Segment Start: Data under study

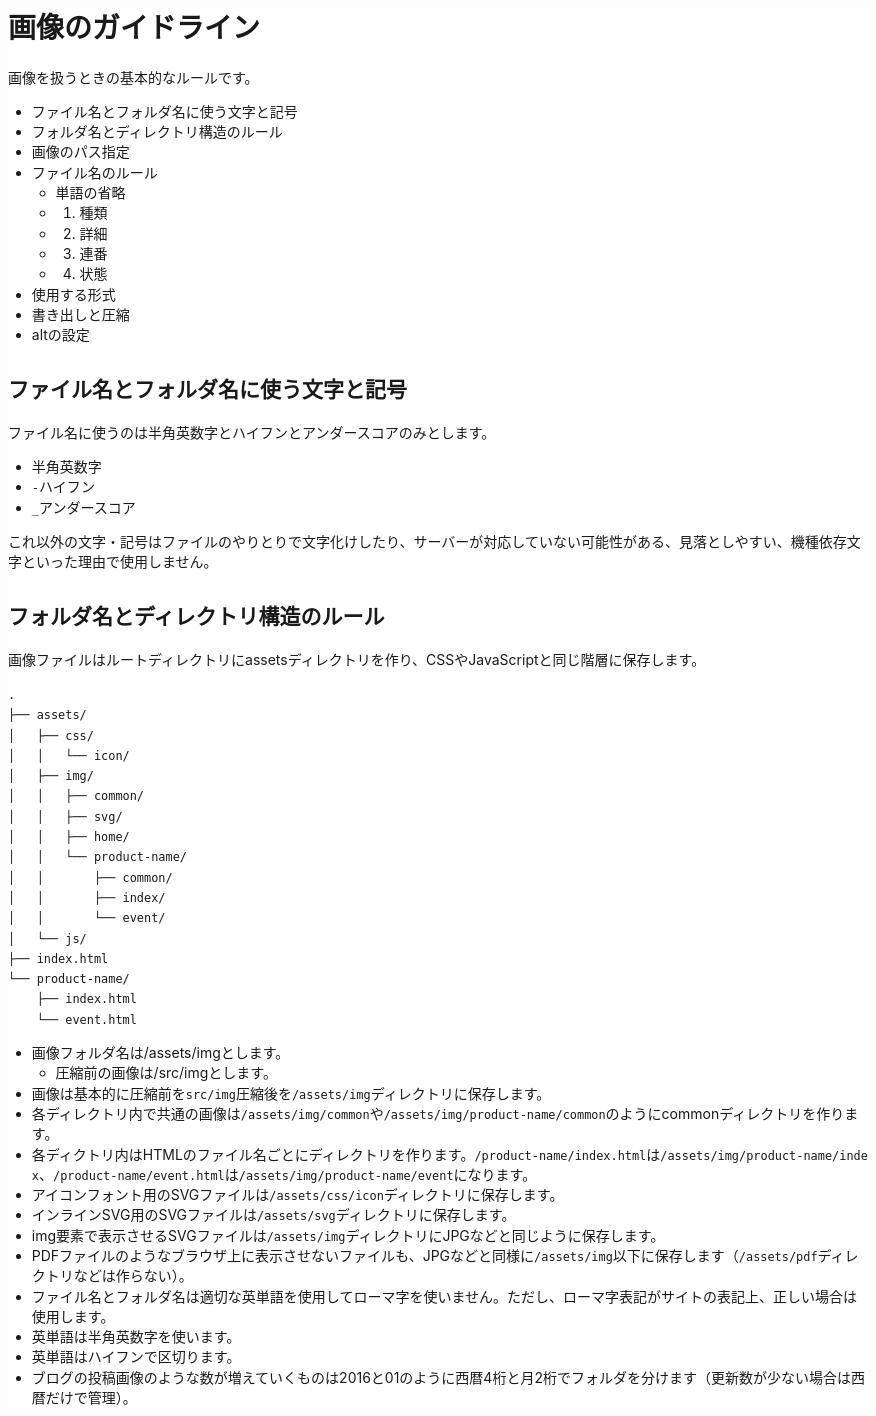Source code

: # 画像のガイドライン
画像を扱うときの基本的なルールです。

- ファイル名とフォルダ名に使う文字と記号
- フォルダ名とディレクトリ構造のルール
- 画像のパス指定
- ファイル名のルール
  - 単語の省略
  - 1. 種類
  - 2. 詳細
  - 3. 連番
  - 4. 状態
- 使用する形式
- 書き出しと圧縮
- altの設定

## ファイル名とフォルダ名に使う文字と記号
ファイル名に使うのは半角英数字とハイフンとアンダースコアのみとします。

- 半角英数字
- `-`ハイフン
- `_`アンダースコア

これ以外の文字・記号はファイルのやりとりで文字化けしたり、サーバーが対応していない可能性がある、見落としやすい、機種依存文字といった理由で使用しません。

## フォルダ名とディレクトリ構造のルール
画像ファイルはルートディレクトリにassetsディレクトリを作り、CSSやJavaScriptと同じ階層に保存します。

```
.
├── assets/
│   ├── css/
│   │   └── icon/
│   ├── img/
│   │   ├── common/
│   │   ├── svg/
│   │   ├── home/
│   │   └── product-name/
│   │       ├── common/
│   │       ├── index/
│   │       └── event/
│   └── js/
├── index.html
└── product-name/
    ├── index.html
    └── event.html
```

- 画像フォルダ名は/assets/imgとします。
    - 圧縮前の画像は/src/imgとします。
- 画像は基本的に圧縮前を`src/img`圧縮後を`/assets/img`ディレクトリに保存します。
- 各ディレクトリ内で共通の画像は`/assets/img/common`や`/assets/img/product-name/common`のようにcommonディレクトリを作ります。
- 各ディクトリ内はHTMLのファイル名ごとにディレクトリを作ります。`/product-name/index.html`は`/assets/img/product-name/index`、`/product-name/event.html`は`/assets/img/product-name/event`になります。
- アイコンフォント用のSVGファイルは`/assets/css/icon`ディレクトリに保存します。
- インラインSVG用のSVGファイルは`/assets/svg`ディレクトリに保存します。
- img要素で表示させるSVGファイルは`/assets/img`ディレクトリにJPGなどと同じように保存します。
- PDFファイルのようなブラウザ上に表示させないファイルも、JPGなどと同様に`/assets/img`以下に保存します（`/assets/pdf`ディレクトリなどは作らない）。
- ファイル名とフォルダ名は適切な英単語を使用してローマ字を使いません。ただし、ローマ字表記がサイトの表記上、正しい場合は使用します。
- 英単語は半角英数字を使います。
- 英単語はハイフンで区切ります。
- ブログの投稿画像のような数が増えていくものは2016と01のように西暦4桁と月2桁でフォルダを分けます（更新数が少ない場合は西暦だけで管理）。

Segment End: Data under study

- Required action:
The required output is every line above from the one with "## ファイル名とフォルダ名に使う文字と記号" down to the one with "- 各ディレクトリ内で共通の", restated word for word, ends included.

- Expected answer:
## ファイル名とフォルダ名に使う文字と記号
ファイル名に使うのは半角英数字とハイフンとアンダースコアのみとします。

- 半角英数字
- `-`ハイフン
- `_`アンダースコア

これ以外の文字・記号はファイルのやりとりで文字化けしたり、サーバーが対応していない可能性がある、見落としやすい、機種依存文字といった理由で使用しません。

## フォルダ名とディレクトリ構造のルール
画像ファイルはルートディレクトリにassetsディレクトリを作り、CSSやJavaScriptと同じ階層に保存します。

```
.
├── assets/
│   ├── css/
│   │   └── icon/
│   ├── img/
│   │   ├── common/
│   │   ├── svg/
│   │   ├── home/
│   │   └── product-name/
│   │       ├── common/
│   │       ├── index/
│   │       └── event/
│   └── js/
├── index.html
└── product-name/
    ├── index.html
    └── event.html
```

- 画像フォルダ名は/assets/imgとします。
    - 圧縮前の画像は/src/imgとします。
- 画像は基本的に圧縮前を`src/img`圧縮後を`/assets/img`ディレクトリに保存します。
- 各ディレクトリ内で共通の画像は`/assets/img/common`や`/assets/img/product-name/common`のようにcommonディレクトリを作ります。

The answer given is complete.